When we meet Jack and Patience, the married main characters of Patience (Fantagraphics Books), they’re immediately recognizable as classical Clowes protagonists: sarcastic, self-effacing, caustically dismissive of the universe beyond their own union. The year is 2012, these twentysomethings are barely scraping by in an unnamed city, and Patience is pregnant with their first child. They’re familiar strangers, people we might be but don’t necessarily like, embittered, secretive, mildly freaked out about the future we’re all drifting into. Patience’s past is a dark mystery that Jack doesn’t want any part of; Jack (inexplicably) disguises his career spiral from Patience, in one of Clowes’ logical leaps that beggars a suspension of disbelief. The couple spend hours watching a bearded blowhard hold forth on their large-screen TV; take note of him, and of how incongruous to the couple’s financial health a large-screen TV seems.

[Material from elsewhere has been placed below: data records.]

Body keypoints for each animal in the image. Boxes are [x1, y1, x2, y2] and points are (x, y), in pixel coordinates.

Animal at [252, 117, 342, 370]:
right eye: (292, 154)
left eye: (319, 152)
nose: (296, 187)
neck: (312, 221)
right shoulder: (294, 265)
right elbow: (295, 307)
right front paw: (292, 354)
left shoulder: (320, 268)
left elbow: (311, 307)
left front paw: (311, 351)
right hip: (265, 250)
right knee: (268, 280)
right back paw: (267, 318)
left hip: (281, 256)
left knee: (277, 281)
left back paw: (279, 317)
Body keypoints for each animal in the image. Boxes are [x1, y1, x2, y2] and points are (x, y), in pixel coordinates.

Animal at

Upon returning from work one afternoon, Jack finds Patience murdered. Jack doesn’t have much time to grieve; police finger him as a suspect, he’s briefly jailed, and an endless quest for Patience’s killer(s) consumes his waking life. Suddenly it’s 2029, with a drunken, despondent Jack narrating this tale of woe to a bar patron who wasn’t paying attention. Clowes depicts the late-2020s, with a shrug, as a context-free dystopian caricature of late-29th century Legion of Super Heroes: call girls rocking impossible melatonin hues, hazmat suits as anti-fashion, monitors that automatically provide blood-alcohol levels, visage-crumpling “hot shots,” robot taxis. The plot kicks in after Jack rescues a call girl who lets slip that one of her other customers might be a time traveler. And from there, a new obsession explodes: what if Jack could return to 2012, and prevent Patience’s murder from occurring?

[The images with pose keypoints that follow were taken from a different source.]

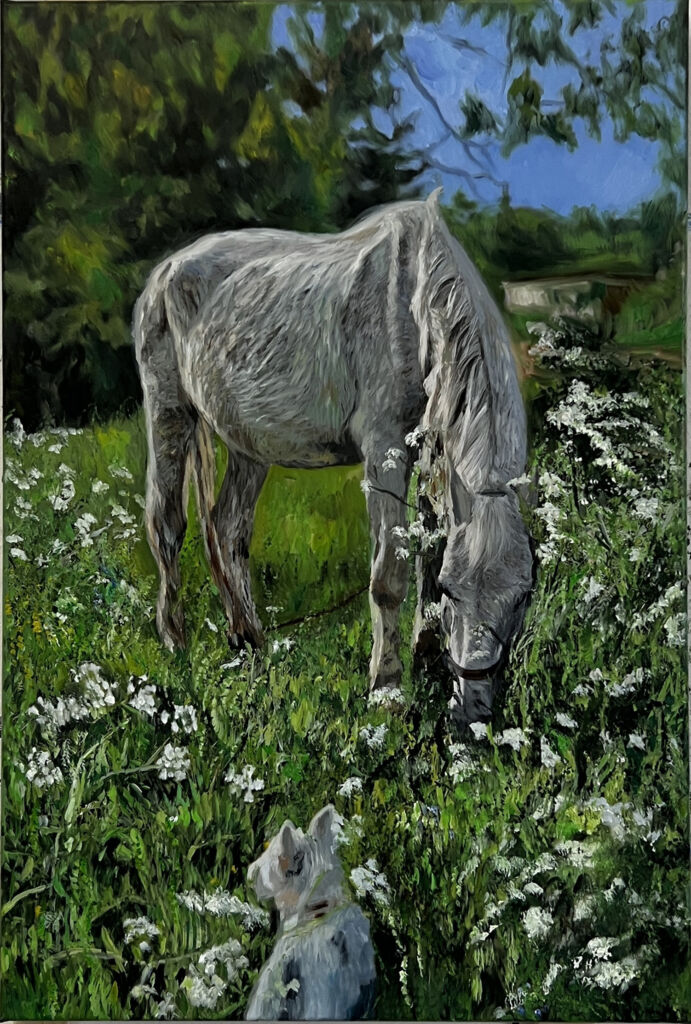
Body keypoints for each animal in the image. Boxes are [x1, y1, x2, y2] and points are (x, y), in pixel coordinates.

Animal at [133, 189, 533, 725]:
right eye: (455, 591)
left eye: (522, 597)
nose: (472, 712)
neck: (414, 304)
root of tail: (166, 270)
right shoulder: (386, 454)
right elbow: (390, 576)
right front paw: (387, 689)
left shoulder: (431, 454)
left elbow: (430, 550)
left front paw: (426, 657)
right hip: (169, 414)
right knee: (167, 526)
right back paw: (175, 642)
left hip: (247, 445)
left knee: (228, 528)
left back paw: (250, 641)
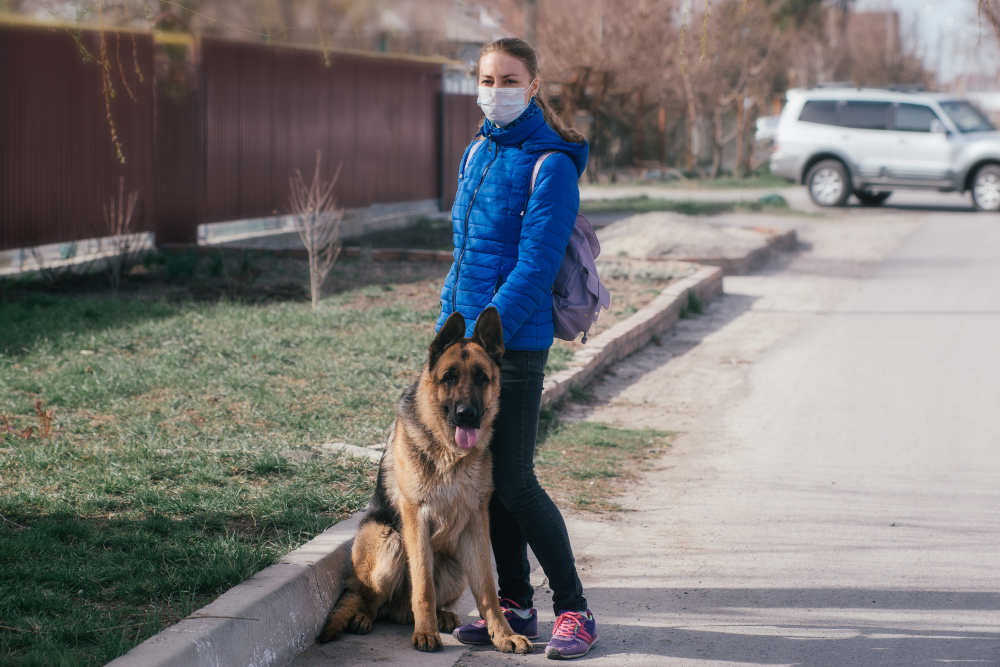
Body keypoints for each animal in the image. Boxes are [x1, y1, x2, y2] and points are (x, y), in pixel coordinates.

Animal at [320, 310, 536, 656]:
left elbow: (488, 591)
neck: (450, 452)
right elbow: (422, 585)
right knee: (370, 600)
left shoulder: (476, 522)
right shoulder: (416, 517)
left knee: (410, 607)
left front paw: (504, 634)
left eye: (481, 378)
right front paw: (425, 633)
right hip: (388, 542)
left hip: (455, 568)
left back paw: (443, 616)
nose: (467, 414)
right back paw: (366, 618)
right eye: (449, 377)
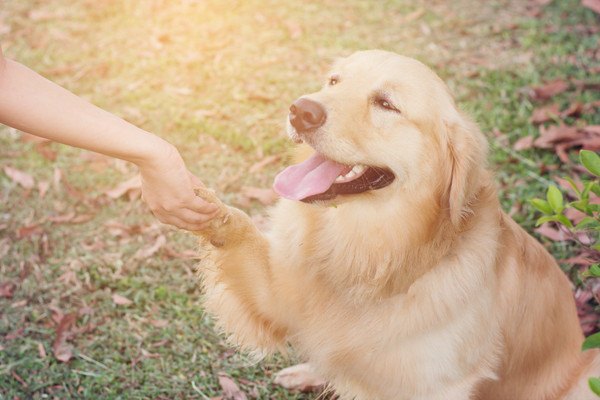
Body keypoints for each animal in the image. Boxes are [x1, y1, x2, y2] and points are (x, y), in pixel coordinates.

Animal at [195, 50, 596, 400]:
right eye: (334, 81)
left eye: (386, 104)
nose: (300, 110)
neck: (374, 247)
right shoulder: (279, 294)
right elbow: (241, 235)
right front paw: (204, 206)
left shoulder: (438, 386)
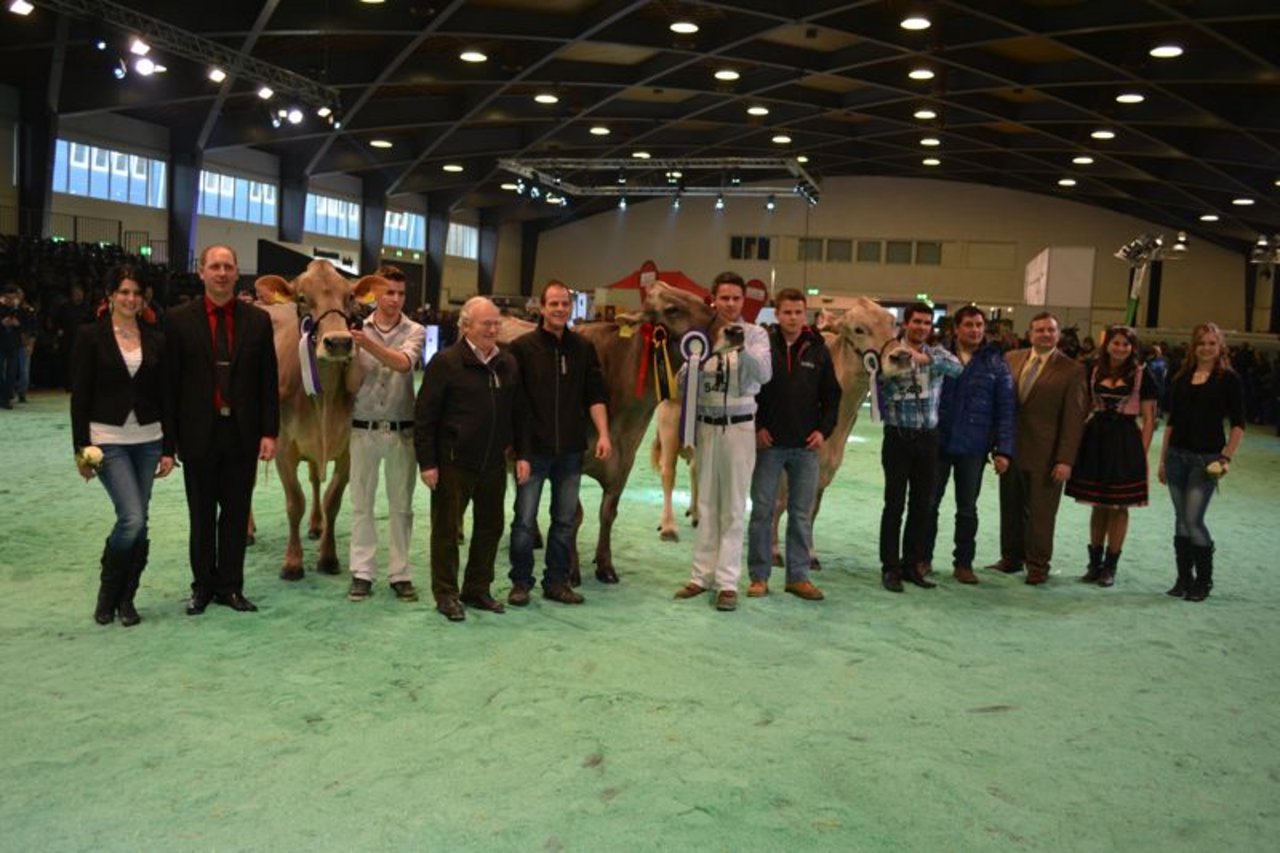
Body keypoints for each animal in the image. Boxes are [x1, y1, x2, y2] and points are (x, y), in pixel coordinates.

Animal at [254, 258, 384, 578]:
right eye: (302, 298)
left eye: (349, 297)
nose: (338, 342)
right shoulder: (283, 447)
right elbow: (294, 502)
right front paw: (292, 562)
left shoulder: (349, 448)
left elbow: (332, 500)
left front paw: (328, 557)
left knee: (314, 479)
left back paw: (315, 525)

Patience is Clowes’ convoluted, 180-page attempt to accomplish that; to say much more story-wise than “things don’t totally go as planned” and “Jack winds up in a handful of whens” would be wading out into spoiler territory. But, thankfully, this setup allows Clowes to tap into vital sub-themes that resonate: the resiliency of true love and the past’s ravages. As Patience rolls forward, Jack hardens into a brutal, tortured person, plagued by physiological impacts of time travel even as he’s granted a far fuller view of his late wife’s tumultuous youth. Clowes’ depictions of the cosmos closing in on Jack have a stark, harrowing quality, and feel sharper than any other illustrations. (Visually, it’s a B or a B+ overall, while the story’s an A+.) A deadpan, almost hardboiled tone reigns supreme—this is a detective novel, in a sense—and the book is well aware that it’s perched upon the shoulders of time-travel fiction giants. But what makes Patience sting and linger in memory that its violence, whirligig, and cliché-trolling is actually in service of something beyond telling a story for the sake of telling one. Narratives full of assholes for their own sakes are boring.

In Patience, Clowes serves up a narrative full of assholes that promotes self-sacrifice for an emotional ideal in the face of certain oblivion. Jack and Patience’s travails may fall slightly short of the Young Adult Lit dreaminess suffusing Becky and Enid’s Ghost World misadventures, but Patience packs a strong punch. Clowes’ day isn’t done just yet.